Aim of the exercise
Take each line in the entries below that holds "simultaneously" and show it.

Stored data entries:
☆ ☆ ☆ ☆ ☆
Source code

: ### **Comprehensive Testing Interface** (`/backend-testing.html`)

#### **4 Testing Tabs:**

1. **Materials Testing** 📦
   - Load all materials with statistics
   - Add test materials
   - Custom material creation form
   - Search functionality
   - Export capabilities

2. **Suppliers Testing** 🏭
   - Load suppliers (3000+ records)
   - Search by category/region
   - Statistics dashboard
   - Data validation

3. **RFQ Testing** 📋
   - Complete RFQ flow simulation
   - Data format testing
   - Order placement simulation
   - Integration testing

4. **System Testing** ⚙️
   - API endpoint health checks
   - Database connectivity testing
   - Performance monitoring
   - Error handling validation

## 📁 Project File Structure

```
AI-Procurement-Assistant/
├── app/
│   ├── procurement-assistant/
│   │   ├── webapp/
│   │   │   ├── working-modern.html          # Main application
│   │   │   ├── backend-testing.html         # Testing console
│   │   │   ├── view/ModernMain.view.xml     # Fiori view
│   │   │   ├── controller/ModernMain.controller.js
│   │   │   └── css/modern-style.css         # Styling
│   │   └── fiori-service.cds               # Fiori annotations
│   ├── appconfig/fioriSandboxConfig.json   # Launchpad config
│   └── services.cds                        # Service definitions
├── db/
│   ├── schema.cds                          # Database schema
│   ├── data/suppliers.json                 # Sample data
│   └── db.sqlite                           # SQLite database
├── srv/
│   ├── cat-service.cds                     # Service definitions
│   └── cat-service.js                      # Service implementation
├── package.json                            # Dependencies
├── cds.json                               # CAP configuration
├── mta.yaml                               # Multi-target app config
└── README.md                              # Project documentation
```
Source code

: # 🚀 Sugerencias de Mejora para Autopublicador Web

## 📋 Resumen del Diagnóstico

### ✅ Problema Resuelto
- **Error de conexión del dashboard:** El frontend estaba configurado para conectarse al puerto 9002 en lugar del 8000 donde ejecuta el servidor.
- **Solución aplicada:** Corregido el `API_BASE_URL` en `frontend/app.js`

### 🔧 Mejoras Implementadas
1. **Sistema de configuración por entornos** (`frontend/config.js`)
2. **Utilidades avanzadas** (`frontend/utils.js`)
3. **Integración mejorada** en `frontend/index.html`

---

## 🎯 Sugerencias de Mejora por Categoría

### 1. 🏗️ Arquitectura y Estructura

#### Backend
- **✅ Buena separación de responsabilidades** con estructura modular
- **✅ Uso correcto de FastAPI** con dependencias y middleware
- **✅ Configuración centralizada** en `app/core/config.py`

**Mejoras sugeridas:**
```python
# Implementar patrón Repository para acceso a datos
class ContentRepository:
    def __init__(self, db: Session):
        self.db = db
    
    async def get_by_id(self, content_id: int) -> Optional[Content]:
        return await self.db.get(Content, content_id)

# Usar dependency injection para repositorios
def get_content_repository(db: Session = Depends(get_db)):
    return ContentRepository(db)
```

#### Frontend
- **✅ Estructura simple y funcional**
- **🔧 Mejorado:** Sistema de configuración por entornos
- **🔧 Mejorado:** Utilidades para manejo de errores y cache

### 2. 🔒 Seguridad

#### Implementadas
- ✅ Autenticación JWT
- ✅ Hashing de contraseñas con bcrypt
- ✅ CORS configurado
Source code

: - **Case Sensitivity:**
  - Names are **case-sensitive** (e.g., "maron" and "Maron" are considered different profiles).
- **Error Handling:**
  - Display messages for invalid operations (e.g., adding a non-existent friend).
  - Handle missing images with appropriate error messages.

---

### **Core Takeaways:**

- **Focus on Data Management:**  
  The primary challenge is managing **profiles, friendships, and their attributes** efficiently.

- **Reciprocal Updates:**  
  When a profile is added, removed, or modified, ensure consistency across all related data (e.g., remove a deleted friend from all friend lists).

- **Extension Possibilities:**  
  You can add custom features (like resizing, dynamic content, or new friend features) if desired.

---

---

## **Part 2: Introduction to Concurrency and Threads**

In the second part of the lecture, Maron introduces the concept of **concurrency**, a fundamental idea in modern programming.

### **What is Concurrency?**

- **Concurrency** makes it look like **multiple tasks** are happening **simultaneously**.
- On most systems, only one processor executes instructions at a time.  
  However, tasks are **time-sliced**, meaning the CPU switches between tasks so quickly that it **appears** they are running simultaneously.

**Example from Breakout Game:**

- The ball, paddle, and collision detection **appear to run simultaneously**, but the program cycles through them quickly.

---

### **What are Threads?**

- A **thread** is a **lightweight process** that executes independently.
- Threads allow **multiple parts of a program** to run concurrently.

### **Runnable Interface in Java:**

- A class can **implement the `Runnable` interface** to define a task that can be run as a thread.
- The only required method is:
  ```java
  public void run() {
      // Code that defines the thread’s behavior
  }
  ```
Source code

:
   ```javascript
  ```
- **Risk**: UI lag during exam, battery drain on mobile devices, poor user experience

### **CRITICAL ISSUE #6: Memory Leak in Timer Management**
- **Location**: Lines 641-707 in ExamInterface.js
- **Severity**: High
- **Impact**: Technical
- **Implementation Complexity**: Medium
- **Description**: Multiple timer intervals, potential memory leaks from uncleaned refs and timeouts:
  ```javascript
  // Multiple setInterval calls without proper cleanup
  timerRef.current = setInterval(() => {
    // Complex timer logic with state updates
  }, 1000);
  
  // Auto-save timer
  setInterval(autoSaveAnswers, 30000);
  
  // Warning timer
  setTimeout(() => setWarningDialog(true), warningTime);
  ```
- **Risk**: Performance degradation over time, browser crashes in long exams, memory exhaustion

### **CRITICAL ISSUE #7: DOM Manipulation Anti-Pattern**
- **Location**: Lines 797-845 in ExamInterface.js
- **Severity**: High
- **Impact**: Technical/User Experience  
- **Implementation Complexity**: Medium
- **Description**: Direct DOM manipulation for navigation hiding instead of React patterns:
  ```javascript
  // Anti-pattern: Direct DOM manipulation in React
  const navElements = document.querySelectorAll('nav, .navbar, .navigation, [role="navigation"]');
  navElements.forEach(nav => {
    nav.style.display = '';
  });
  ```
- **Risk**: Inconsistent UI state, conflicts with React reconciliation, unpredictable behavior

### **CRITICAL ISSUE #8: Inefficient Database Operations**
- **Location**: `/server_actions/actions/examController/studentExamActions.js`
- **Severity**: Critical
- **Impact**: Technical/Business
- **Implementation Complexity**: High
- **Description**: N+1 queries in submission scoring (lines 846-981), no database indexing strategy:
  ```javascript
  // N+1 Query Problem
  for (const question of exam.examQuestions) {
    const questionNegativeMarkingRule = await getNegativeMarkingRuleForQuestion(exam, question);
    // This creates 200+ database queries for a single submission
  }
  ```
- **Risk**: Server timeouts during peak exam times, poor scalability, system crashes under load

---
☆ ☆ ☆ ☆ ☆
Written solution
- **Concurrency** makes it look like **multiple tasks** are happening **simultaneously**.
  However, tasks are **time-sliced**, meaning the CPU switches between tasks so quickly that it **appears** they are running simultaneously.
- The ball, paddle, and collision detection **appear to run simultaneously**, but the program cycles through them quickly.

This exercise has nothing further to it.